*** DATA PROVIDED ***

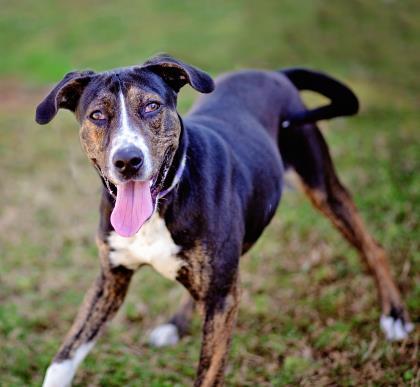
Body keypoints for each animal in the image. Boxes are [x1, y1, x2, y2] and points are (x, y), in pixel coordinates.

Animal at [36, 55, 414, 387]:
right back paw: (175, 324)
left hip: (321, 184)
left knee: (372, 246)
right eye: (98, 115)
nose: (128, 161)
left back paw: (394, 315)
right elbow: (63, 357)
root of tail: (274, 73)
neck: (163, 201)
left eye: (152, 106)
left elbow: (208, 373)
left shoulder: (222, 296)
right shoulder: (110, 279)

*** End of DATA PROVIDED ***

*INSTRUCTIONS TO FOLLOW*: Retype every entry exactly as written, but omit the pictures.

*RESPONSE TO THIS TASK*:
Body keypoints for each animal in the image. Boxes are [x1, y1, x2, y2] and points are (x, y), in pixel coordinates.

Animal at [36, 55, 414, 387]:
right back paw: (175, 324)
left hip: (321, 184)
left knee: (372, 246)
right eye: (98, 115)
nose: (128, 161)
left back paw: (394, 315)
right elbow: (63, 357)
root of tail: (274, 73)
neck: (163, 201)
left eye: (152, 106)
left elbow: (208, 373)
left shoulder: (222, 296)
right shoulder: (110, 279)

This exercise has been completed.